# 提示文
★ ★ ★ ★ ★

AFFECTUS No.242
昔を懐かしむ。その言葉の響きはネガティブであり、ポジティブでもある。現実から目を逸らす意味で使うならネガティブになるだろうが、忙しさの合間に安らぎと穏やかさを求める意味で使うならポジティブに作用するだろう。
常に次のスタイルを模索するファッションにおいて、逆行するように懐かしさと自然への郷愁を思い出させるブランドが存在する。写真や映像に登場するそのブランドの服を見ていると、僕はこんなイメージが浮かんできた。
「土や木の表面から服の形が浮かび上がり、そこから取り出された衣服」
自然との共生が図られた日々から生まれた服を想像させるブランドの名は、「ボーガン(Beaugan)」。英語で「美しい」を意味する“beautiful”と、オーストラリアのスラングで「無骨な人間」を意味する“bogan”を組み合わせた造語が、ブランドの名となっている。
世界中が新型コロナウイルスの脅威に晒されている今、未来への不安が膨らんでしまうことは珍しくない。そんな時に自身の気持ちを奮い立たせ、困難を乗り越えていく力にする術もあるだろうが、それがいつもできる人間はそう多くない。少なくとも、僕はそんなにタフな人間ではない。
安心や平穏、心に穏やかで暖かさを覚えることが明日への力となる人もきっといるだろうし、僕はそういうタイプの人間だ。ボーガンの服を見ていると、着用者の心を一気に高める服というよりも、深く静かに服の魅力を浸透させていき、その感覚が心地よく感じられそうな服である。だからこそ、僕はこのブランドについて書いてみたくなったのかもしれない。
ボーガンはシンプルだ。強烈に個性的な造形が作られているわけではない。誰もが見たことのあるベーシックな造形がコレクションの核を成している。天然染料を用いた染色が布に施された普遍的な形は、経年変化によって美しくなった服の姿が作られている。新しいけれど、新しさから距離を置いた服と形容したくなる。ビジュアルはアジア人モデルを起用することが多く、日本の古い家屋を背景に撮影したものもあり、畳の上に座るボーガンを着た女性の姿からは昭和に作られた簡素な服が現代に蘇ったような印象も僕は受けた。

★ ★ ★ ★ ★

# データ内容
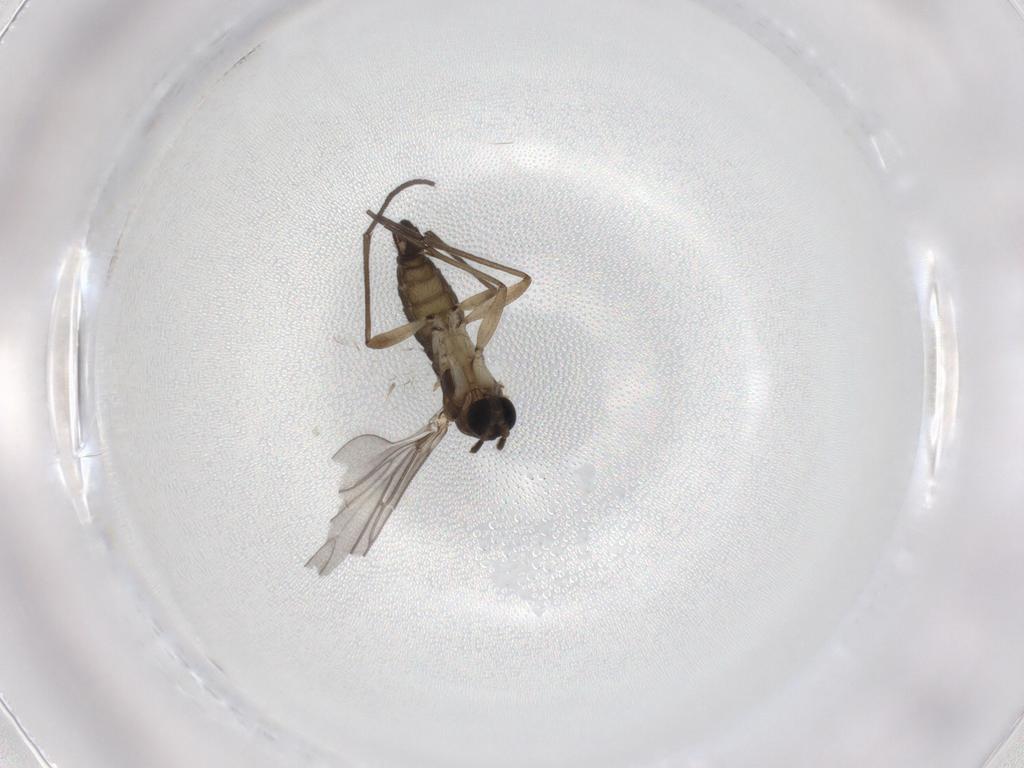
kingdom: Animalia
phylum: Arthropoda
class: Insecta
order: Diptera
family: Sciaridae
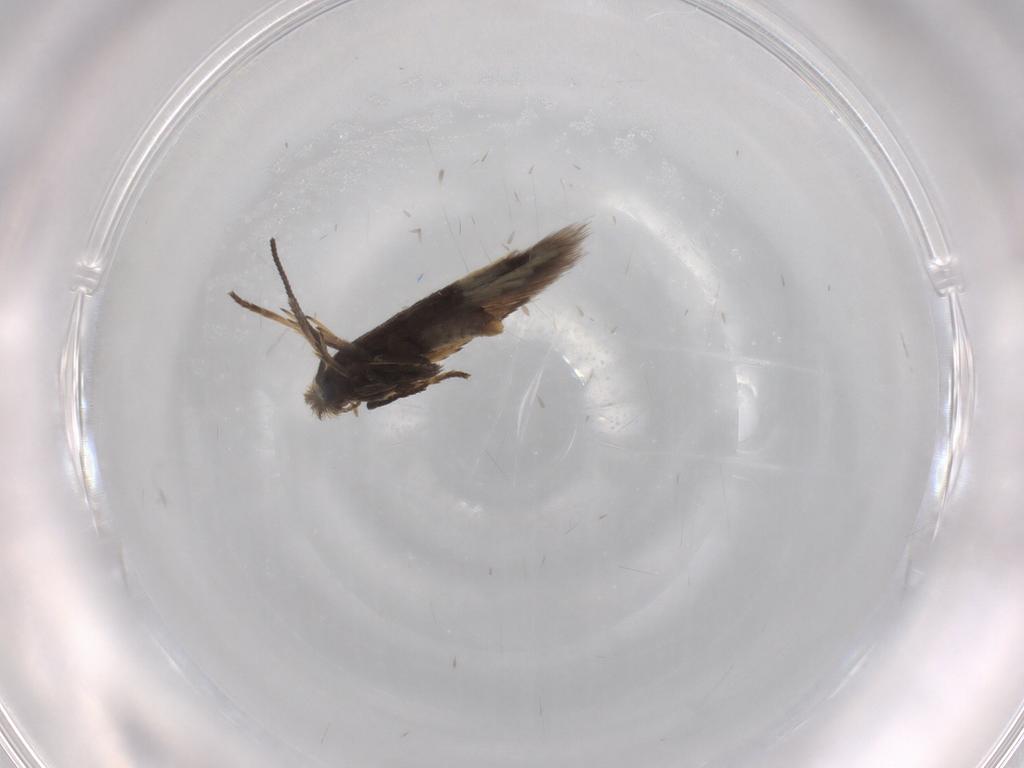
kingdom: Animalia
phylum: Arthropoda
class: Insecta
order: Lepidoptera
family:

★ ★ ★ ★ ★

# 作業課題 A
ボーガンについての文章から、「世界中が新型コロナウイルスの」で始まり「ったような印象も僕は受けた。」まで続く部分を一字一句変えずに出力してください。
# 作業課題 B
ボーガンについての文章を、最後の文の後から引き継いで書き進めてください。

# 期待される出力 A
世界中が新型コロナウイルスの脅威に晒されている今、未来への不安が膨らんでしまうことは珍しくない。そんな時に自身の気持ちを奮い立たせ、困難を乗り越えていく力にする術もあるだろうが、それがいつもできる人間はそう多くない。少なくとも、僕はそんなにタフな人間ではない。
安心や平穏、心に穏やかで暖かさを覚えることが明日への力となる人もきっといるだろうし、僕はそういうタイプの人間だ。ボーガンの服を見ていると、着用者の心を一気に高める服というよりも、深く静かに服の魅力を浸透させていき、その感覚が心地よく感じられそうな服である。だからこそ、僕はこのブランドについて書いてみたくなったのかもしれない。
ボーガンはシンプルだ。強烈に個性的な造形が作られているわけではない。誰もが見たことのあるベーシックな造形がコレクションの核を成している。天然染料を用いた染色が布に施された普遍的な形は、経年変化によって美しくなった服の姿が作られている。新しいけれど、新しさから距離を置いた服と形容したくなる。ビジュアルはアジア人モデルを起用することが多く、日本の古い家屋を背景に撮影したものもあり、畳の上に座るボーガンを着た女性の姿からは昭和に作られた簡素な服が現代に蘇ったような印象も僕は受けた。

# 期待される出力 B
ファッションに刺激を求めたくなる一方で、自分の暮らしへ自然に溶け込む穏やかさも望みたくなる。シャープに時代を切り取ってデザインする服だけに宿るアグレッシブな創造性も楽しいが、日常の生活をより快適に心地よくしようと挑戦する服に宿る創造性も悪くない。いや、今ならむしろその方がいいとさえ僕の感覚は言う。
ひび割れた地表を思わす素材のテクスチャーは、自然が持つゆったりとした時の流れに身を任せたくなる気持ちへいざなっていく。シャツ、パンツ、ジャケットが現代の速い時の流れを押し留めるようだ。ボーガンの素材は、次から次へと新しさを追い求めるファッションの進みを、ゆったりと遅くさせる力が備わっているようにすら思えてくる。現代都市の生活から距離を置いた場所に暮らすことで発想される服が世の中にはあり、ボーガンはその系統に属する。
ゆったりと、時間の流れを慈しむように生活をする。スマホを手から離せない現代人には難しい生活かもしれない。以前ならなんとなしに過ごせた信号を待つ時間も、今の僕は耐え難いものになってしまった。自分の時間を止められることに抵抗を覚え、スマホで情報を探索し、苛立つ時間を少しでも心地よいものにしようとする。しかし、果たしてその行為は本当に心地よいものなのだろうか。信号を待つという、たったそれだけの時間がこんなにも嫌に感じるようになるとは。なぜ、昔の僕は今よりもずっと穏やかに信号を待つことができたのだろう。
もし、時代の発展が生み出した利便性から距離を置きたくなったなら、その時はボーガンに袖を通すべきなのかもしれない。時間を遡るように、その服は心に穏やかな平穏をもたらしてくれそうな予感がする。